More engagement, not less, with Myanmar

Engagement makes a difference

Mish Khan

Society and culture, Development | Southeast Asia

20 August 2018

As the outcry against Myanmar’s military grows, Australia must continue to create and sustain ties on a people-to-people basis, Mish Khan writes.

Renewed calls for Australia to boycott its military relationship with Myanmar follow broader calls to limit engagement such as tourism and even educational interaction with the turbulent country, after unacceptable bloodshed in Rakhine State.

This is despite the $400,000 per annum military-related funding being allocated towards disaster relief, peace keeping and English language training.

The Australia-Myanmar defence relationship focuses on reinforcing the role of a professional military in a democracy, and Australia maintaining an arms embargo towards Myanmar, which has been in place since 1991. Currently and for the foreseeable future, Myanmar’s military has a constitutionally-mandated presence in Parliament and holds a tight grasp over the transition process.

While it makes perfect sense to avoid combat-related funding, pretending any change for the better in Myanmar’s military will manifest out of nowhere is not a helpful approach.

More than ever, the tension between international calls for boycott from bodies like Amnesty International, and Australia’s insistence on maintaining a pro-engagement approach with Myanmar, characterise the Australia-Myanmar relationship.

At an event in Yangon in late June, Australian ambassador to Myanmar Nicholas Coppell stated “Myanmar needs more, not less engagement.” He highlighted the impact of isolation and sanctions on the ordinary Myanmar people, who have already suffered under decades of military dictatorship.

Uniquely, Australia has maintained 65 years of diplomatic engagement with Myanmar over periods when many others bowed out. 1952 saw the establishment of our first delegation to Burma, with full ambassadors being posted from 1956. Even at the peak of military rule, when the relationship was strained, ambassadors were never withdrawn and an involved push for change was preferred over punitive sanctions. In 2012, Australia lifted targeted travel and financial sanctions to encourage further democratic reform.

Today, we have a growing trade relationship, an $84 million development assistance program focused on education, roughly fifty Australia-Awards scholarship recipients from Myanmar each year, 35 AVI (Australian Volunteers for International Development) volunteers in Myanmar at any given time and an increasing number of Australian university students undertaking short and long-term study under DFAT’s New Colombo Plan sponsorship.

I am currently finishing my law degree in Myanmar under the New Colombo Plan program, and am part of the people-to-people aspect of Australia’s pro-engagement policy. It is clear that engagement makes a difference.
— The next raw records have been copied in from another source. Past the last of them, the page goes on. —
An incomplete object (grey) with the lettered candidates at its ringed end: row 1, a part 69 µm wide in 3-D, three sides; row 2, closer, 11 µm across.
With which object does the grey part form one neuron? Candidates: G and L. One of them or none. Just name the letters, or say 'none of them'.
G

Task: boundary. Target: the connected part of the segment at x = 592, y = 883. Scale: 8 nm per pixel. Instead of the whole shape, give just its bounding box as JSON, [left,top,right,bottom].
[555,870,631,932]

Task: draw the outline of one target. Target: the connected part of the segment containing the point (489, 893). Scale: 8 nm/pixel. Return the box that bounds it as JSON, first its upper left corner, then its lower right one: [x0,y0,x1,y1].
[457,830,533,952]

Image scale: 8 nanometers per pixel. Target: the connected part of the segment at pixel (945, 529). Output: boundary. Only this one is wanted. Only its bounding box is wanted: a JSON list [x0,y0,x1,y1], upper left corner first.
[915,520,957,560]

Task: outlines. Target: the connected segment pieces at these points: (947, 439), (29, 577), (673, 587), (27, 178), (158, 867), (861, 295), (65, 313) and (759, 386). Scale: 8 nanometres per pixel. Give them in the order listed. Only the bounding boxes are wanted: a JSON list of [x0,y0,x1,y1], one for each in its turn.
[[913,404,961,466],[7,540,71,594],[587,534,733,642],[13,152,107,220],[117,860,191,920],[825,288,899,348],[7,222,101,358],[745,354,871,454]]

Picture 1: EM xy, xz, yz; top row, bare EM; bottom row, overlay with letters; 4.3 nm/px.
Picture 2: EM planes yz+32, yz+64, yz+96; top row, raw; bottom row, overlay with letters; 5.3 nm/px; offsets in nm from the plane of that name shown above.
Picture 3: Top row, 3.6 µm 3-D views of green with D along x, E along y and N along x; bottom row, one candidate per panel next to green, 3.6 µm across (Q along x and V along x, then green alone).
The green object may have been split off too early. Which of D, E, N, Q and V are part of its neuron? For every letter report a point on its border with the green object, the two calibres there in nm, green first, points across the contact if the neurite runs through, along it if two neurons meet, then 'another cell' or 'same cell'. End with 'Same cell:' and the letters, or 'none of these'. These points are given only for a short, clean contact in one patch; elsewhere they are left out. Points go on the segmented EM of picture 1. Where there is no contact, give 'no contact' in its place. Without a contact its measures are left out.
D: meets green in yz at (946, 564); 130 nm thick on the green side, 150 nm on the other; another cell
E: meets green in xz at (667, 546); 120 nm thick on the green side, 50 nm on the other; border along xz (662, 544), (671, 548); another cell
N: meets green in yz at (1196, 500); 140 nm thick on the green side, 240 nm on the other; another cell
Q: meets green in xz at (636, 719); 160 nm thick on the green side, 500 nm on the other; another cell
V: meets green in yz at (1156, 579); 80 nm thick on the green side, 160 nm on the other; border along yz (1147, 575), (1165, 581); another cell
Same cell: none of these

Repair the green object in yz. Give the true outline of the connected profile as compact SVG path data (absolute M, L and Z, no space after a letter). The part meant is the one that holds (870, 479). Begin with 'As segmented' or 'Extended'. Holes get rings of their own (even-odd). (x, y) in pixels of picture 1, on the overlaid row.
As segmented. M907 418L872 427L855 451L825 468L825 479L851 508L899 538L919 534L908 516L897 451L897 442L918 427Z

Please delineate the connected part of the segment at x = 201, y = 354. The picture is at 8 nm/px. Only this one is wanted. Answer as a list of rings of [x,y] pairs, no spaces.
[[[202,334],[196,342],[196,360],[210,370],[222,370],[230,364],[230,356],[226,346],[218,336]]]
While some call for our academic institutions to boycott ties with Myanmar’s universities despite their need for assistance, the highly unique presence of Australian students around campus for years now at the historic Yangon University—where one would ordinarily struggle to find foreign undergraduates—in itself conveys an innovative, deep and genuine interest from Australia towards Myanmar.

Combined with other activities such as co-organising conferences, hosting researchers and visiting professors and collaborating on research, academic staff and students bear a warm appreciation towards Australia’s engagement on the ground. This will endure regardless of what twists or turns emerge in the next stage of Myanmar’s political path.

Suggestions to alienate Myanmar fail to appreciate the complexities of the actors at play in the nation’s reform process. For instance, it would be wrong of me to suggest that all my peers at Yangon University are activists, future saviours of the nation and ideal embodiments of reform. In fact, some are related to cronies while others come from military families.

Regardless, these students will grow to become major players in Myanmar’s politics, business and society. They will benefit from high-quality education delivery that the poorly-funded universities struggle to achieve without external help. They benefit from a level of international exposure and interaction that allows them to form critical and comparative thinking skills, values, beliefs and ideals that would become far more alien under a cold, dark and isolated tertiary education system.

Furthermore, my Myanmar friends selected to study masters-level scholarships in Australia are among the brightest, most driven people I know. Many even joke that they experienced such strong growth that they now struggle to find enough spaces to contribute their knowledge.

Of course, there is a difference between throwing money at a problematic state and calling it engagement, versus carefully curating and prioritising different streams of engagement including development assistance, military training, education, people-to-people links and peace process support.

I believe Australia, for the most part, gets this balance right.  As Nicholas Coppell commented in Yangon, Myanmar is one of the least known and understood countries in Asia. This gap in understanding and knowledge can only be breached by greater engagement. More contact is important, and must continue.